### WHAT YOU NEED TO DO
Word for word, please restate each record and pass over the pictures.

### DATA SHOWN
________________________________________

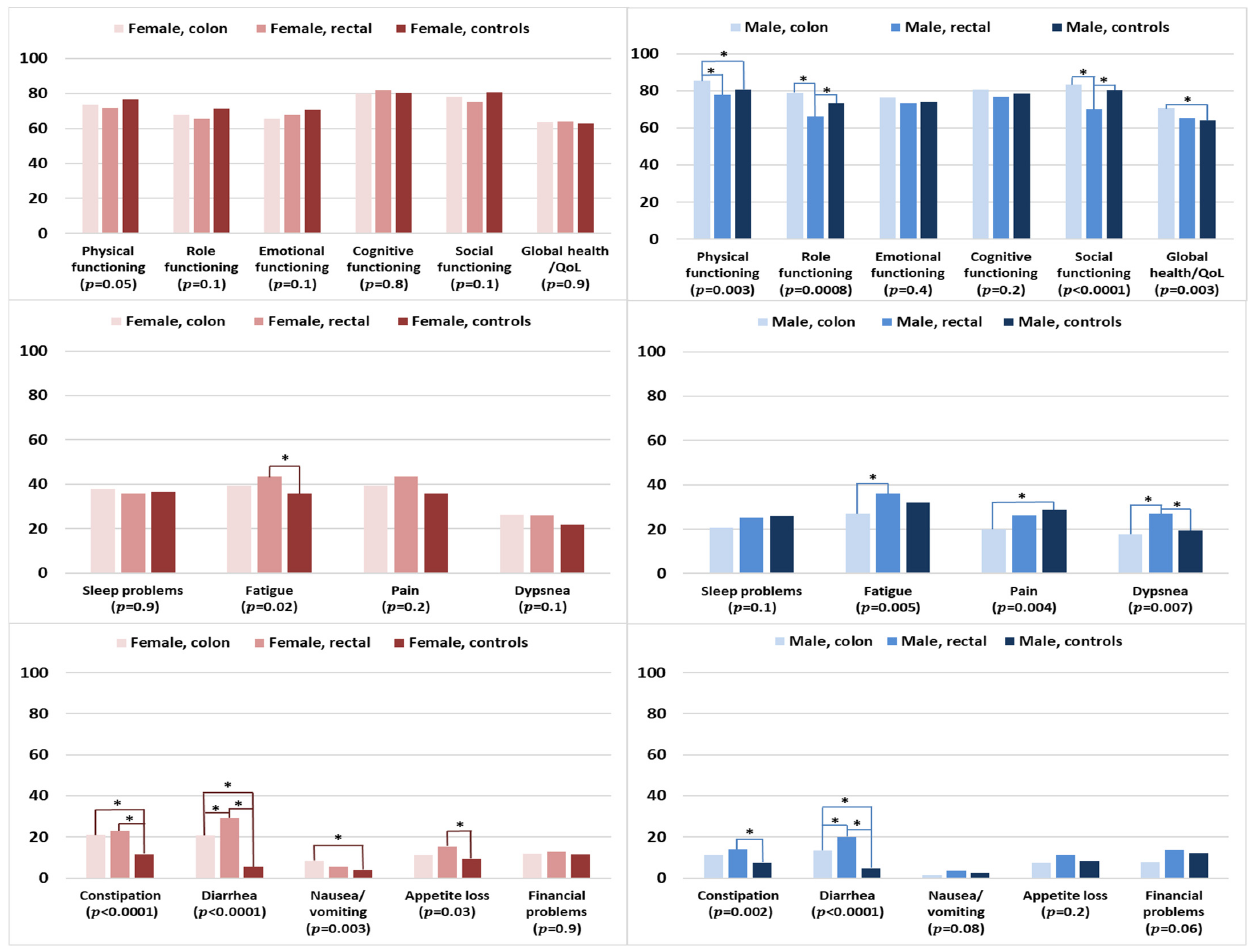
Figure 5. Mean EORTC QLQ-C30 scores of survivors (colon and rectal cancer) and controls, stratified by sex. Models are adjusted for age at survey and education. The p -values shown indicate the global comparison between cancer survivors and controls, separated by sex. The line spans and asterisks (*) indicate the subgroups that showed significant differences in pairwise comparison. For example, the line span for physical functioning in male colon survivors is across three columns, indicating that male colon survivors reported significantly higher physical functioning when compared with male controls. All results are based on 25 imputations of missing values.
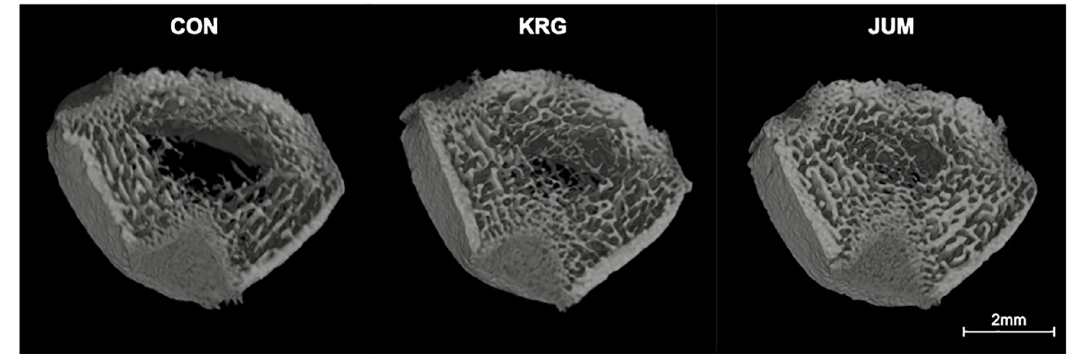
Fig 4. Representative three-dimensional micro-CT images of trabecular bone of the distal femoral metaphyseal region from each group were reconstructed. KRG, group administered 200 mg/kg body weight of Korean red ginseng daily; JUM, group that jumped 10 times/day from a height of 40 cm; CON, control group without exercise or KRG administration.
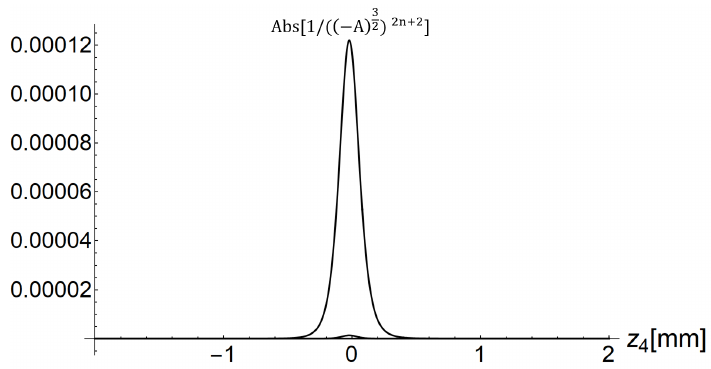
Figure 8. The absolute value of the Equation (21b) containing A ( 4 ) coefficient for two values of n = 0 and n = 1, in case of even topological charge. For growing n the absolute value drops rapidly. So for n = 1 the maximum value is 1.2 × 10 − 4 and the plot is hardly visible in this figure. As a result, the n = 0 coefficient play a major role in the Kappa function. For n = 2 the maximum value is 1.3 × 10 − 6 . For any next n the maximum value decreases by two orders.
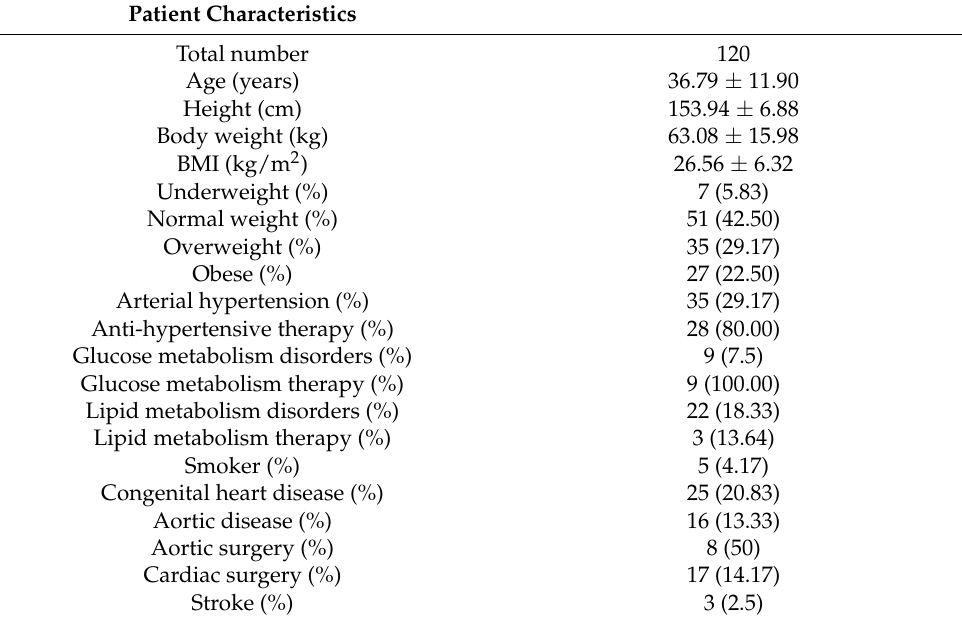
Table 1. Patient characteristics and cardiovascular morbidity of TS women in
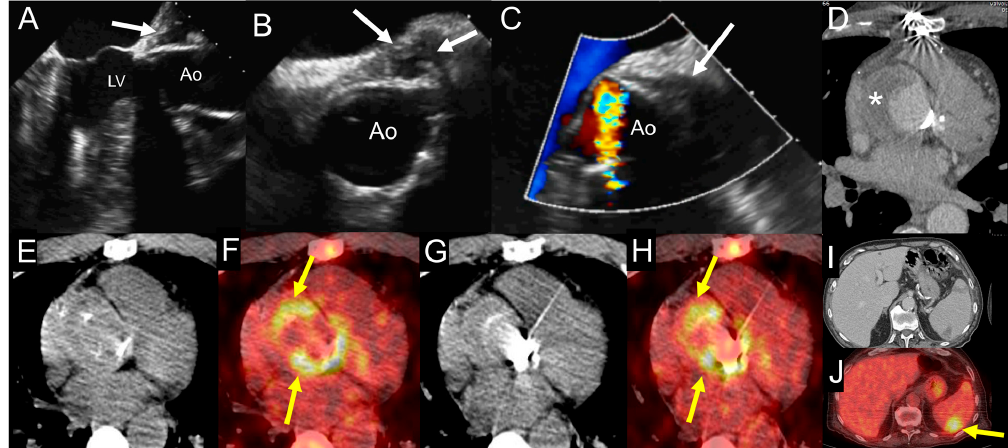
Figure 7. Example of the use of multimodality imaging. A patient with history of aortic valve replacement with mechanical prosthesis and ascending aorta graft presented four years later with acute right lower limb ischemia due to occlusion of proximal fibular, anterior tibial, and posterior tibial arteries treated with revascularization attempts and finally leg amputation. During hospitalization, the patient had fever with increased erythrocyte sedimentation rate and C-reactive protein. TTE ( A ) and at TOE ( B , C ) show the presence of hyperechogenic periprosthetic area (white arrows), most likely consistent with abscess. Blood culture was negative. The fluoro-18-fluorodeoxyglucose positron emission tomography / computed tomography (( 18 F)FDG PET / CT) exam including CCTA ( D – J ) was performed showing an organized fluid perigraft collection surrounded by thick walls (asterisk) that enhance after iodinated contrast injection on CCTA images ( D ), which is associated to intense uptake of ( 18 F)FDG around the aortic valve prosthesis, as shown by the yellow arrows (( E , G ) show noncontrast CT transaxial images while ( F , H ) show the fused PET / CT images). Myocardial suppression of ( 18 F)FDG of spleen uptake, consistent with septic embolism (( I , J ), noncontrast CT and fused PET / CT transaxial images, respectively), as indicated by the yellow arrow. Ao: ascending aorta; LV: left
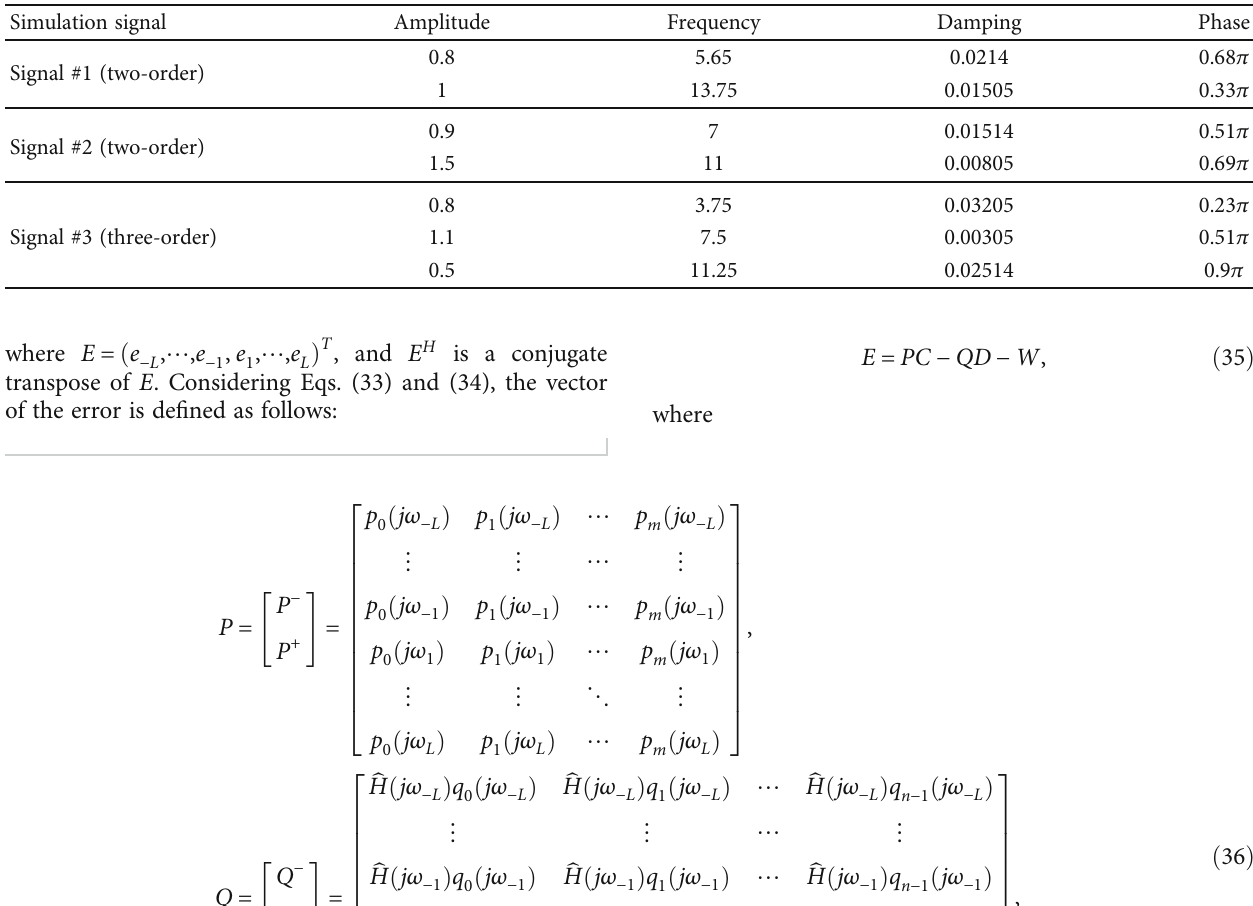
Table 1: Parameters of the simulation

________________________________________

### TASK ANSWER
Figure 5. Mean EORTC QLQ-C30 scores of survivors (colon and rectal cancer) and controls, stratified by sex. Models are adjusted for age at survey and education. The p -values shown indicate the global comparison between cancer survivors and controls, separated by sex. The line spans and asterisks (*) indicate the subgroups that showed significant differences in pairwise comparison. For example, the line span for physical functioning in male colon survivors is across three columns, indicating that male colon survivors reported significantly higher physical functioning when compared with male controls. All results are based on 25 imputations of missing values.
Fig 4. Representative three-dimensional micro-CT images of trabecular bone of the distal femoral metaphyseal region from each group were reconstructed. KRG, group administered 200 mg/kg body weight of Korean red ginseng daily; JUM, group that jumped 10 times/day from a height of 40 cm; CON, control group without exercise or KRG administration.
Figure 8. The absolute value of the Equation (21b) containing A ( 4 ) coefficient for two values of n = 0 and n = 1, in case of even topological charge. For growing n the absolute value drops rapidly. So for n = 1 the maximum value is 1.2 × 10 − 4 and the plot is hardly visible in this figure. As a result, the n = 0 coefficient play a major role in the Kappa function. For n = 2 the maximum value is 1.3 × 10 − 6 . For any next n the maximum value decreases by two orders.
Table 1. Patient characteristics and cardiovascular morbidity of TS women in
Figure 7. Example of the use of multimodality imaging. A patient with history of aortic valve replacement with mechanical prosthesis and ascending aorta graft presented four years later with acute right lower limb ischemia due to occlusion of proximal fibular, anterior tibial, and posterior tibial arteries treated with revascularization attempts and finally leg amputation. During hospitalization, the patient had fever with increased erythrocyte sedimentation rate and C-reactive protein. TTE ( A ) and at TOE ( B , C ) show the presence of hyperechogenic periprosthetic area (white arrows), most likely consistent with abscess. Blood culture was negative. The fluoro-18-fluorodeoxyglucose positron emission tomography / computed tomography (( 18 F)FDG PET / CT) exam including CCTA ( D – J ) was performed showing an organized fluid perigraft collection surrounded by thick walls (asterisk) that enhance after iodinated contrast injection on CCTA images ( D ), which is associated to intense uptake of ( 18 F)FDG around the aortic valve prosthesis, as shown by the yellow arrows (( E , G ) show noncontrast CT transaxial images while ( F , H ) show the fused PET / CT images). Myocardial suppression of ( 18 F)FDG of spleen uptake, consistent with septic embolism (( I , J ), noncontrast CT and fused PET / CT transaxial images, respectively), as indicated by the yellow arrow. Ao: ascending aorta; LV: left
Table 1: Parameters of the simulation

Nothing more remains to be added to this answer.